| DIRECTIONS |
Can you write out the entire page below on the chi-square test of independence, character for character?

| SELECTED EXTRACT |
--------

# $\chi^2$ Test of Independence

Just as ANOVA is the straightforward extension of $t$ procedures into the cases where we have more than 2 samples of numeric data, $\chi^2$ methods are the mathematical extension of $z$-proportion procedures for categorical data.

## Example

The table below shows a breakdown at a certain university of the number of students still undecided about their majors compared to the number who chosen a major already.

<table style="width:60%">
<tr>
  <th></th>
  <th>Freshman</th>
  <th>Sophomore</th>
  <th>Junior</th>
</tr>
<tr>
  <th>Have Chosen a Major</th>
  <td style="text-align: center;">114</td>
  <td style="text-align: center;">168</td>
  <td style="text-align: center;">198</td>
</tr>
<tr>
    <th>Have <b>not</b> Chosen a Major</th> 
  <td style="text-align: center;">212</td>
  <td style="text-align: center;">171</td>
  <td style="text-align: center;">92</td>
  </tr>
</table>

We create the observed data below:

In [16]:
obs <- matrix(c(114,212,168,171,198,92),ncol=3)
obs

0,1,2
114,168,198
212,171,92


We add column titles and row titles as follows:

In [17]:
colnames(obs) <- c('Freshmen', 'Sophomore', 'Junior')
rownames(obs) <- c('Have Chosen', 'Have NOT Chosen')
obs

Unnamed: 0,Freshmen,Sophomore,Junior
Have Chosen,114,168,198
Have NOT Chosen,212,171,92


### Conduct the Test

In [18]:
chisq.test(obs)


	Pearson's Chi-squared test

data:  obs
X-squared = 68.207, df = 2, p-value = 1.545e-15


### Reporting Out

Because $p = 1.545\times 10^{-15} < 0.05 \alpha$, we reject the null. We thus have evidence that the percentage of students who have chosen their majors already depends upon which year in school they are.

--------

| SUPPLIED DATA |
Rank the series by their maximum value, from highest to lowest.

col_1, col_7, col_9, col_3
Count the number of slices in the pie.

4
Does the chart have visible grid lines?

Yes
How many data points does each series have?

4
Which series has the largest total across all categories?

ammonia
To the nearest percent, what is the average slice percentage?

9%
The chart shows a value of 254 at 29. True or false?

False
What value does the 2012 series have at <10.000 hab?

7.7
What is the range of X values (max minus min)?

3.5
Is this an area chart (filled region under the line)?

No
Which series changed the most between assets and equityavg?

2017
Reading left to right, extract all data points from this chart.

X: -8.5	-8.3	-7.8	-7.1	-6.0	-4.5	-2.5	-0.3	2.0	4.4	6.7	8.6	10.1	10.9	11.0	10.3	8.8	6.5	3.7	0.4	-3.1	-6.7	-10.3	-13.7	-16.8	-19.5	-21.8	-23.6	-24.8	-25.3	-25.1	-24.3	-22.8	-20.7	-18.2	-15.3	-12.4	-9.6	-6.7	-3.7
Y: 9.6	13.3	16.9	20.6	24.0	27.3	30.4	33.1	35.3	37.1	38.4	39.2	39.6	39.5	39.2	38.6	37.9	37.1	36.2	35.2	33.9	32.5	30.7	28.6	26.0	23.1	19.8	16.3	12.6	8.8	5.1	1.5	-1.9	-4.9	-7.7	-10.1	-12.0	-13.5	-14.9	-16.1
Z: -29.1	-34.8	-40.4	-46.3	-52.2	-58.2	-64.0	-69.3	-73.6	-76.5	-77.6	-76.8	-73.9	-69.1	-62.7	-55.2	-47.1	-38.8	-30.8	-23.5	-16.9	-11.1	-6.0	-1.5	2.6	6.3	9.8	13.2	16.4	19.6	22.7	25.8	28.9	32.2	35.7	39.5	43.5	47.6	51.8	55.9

--------

| OUTPUT FOR THIS EXERCISE |
# $\chi^2$ Test of Independence

Just as ANOVA is the straightforward extension of $t$ procedures into the cases where we have more than 2 samples of numeric data, $\chi^2$ methods are the mathematical extension of $z$-proportion procedures for categorical data.

## Example

The table below shows a breakdown at a certain university of the number of students still undecided about their majors compared to the number who chosen a major already.

<table style="width:60%">
<tr>
  <th></th>
  <th>Freshman</th>
  <th>Sophomore</th>
  <th>Junior</th>
</tr>
<tr>
  <th>Have Chosen a Major</th>
  <td style="text-align: center;">114</td>
  <td style="text-align: center;">168</td>
  <td style="text-align: center;">198</td>
</tr>
<tr>
    <th>Have <b>not</b> Chosen a Major</th> 
  <td style="text-align: center;">212</td>
  <td style="text-align: center;">171</td>
  <td style="text-align: center;">92</td>
  </tr>
</table>

We create the observed data below:

In [16]:
obs <- matrix(c(114,212,168,171,198,92),ncol=3)
obs

0,1,2
114,168,198
212,171,92


We add column titles and row titles as follows:

In [17]:
colnames(obs) <- c('Freshmen', 'Sophomore', 'Junior')
rownames(obs) <- c('Have Chosen', 'Have NOT Chosen')
obs

Unnamed: 0,Freshmen,Sophomore,Junior
Have Chosen,114,168,198
Have NOT Chosen,212,171,92


### Conduct the Test

In [18]:
chisq.test(obs)


	Pearson's Chi-squared test

data:  obs
X-squared = 68.207, df = 2, p-value = 1.545e-15


### Reporting Out

Because $p = 1.545\times 10^{-15} < 0.05 \alpha$, we reject the null. We thus have evidence that the percentage of students who have chosen their majors already depends upon which year in school they are.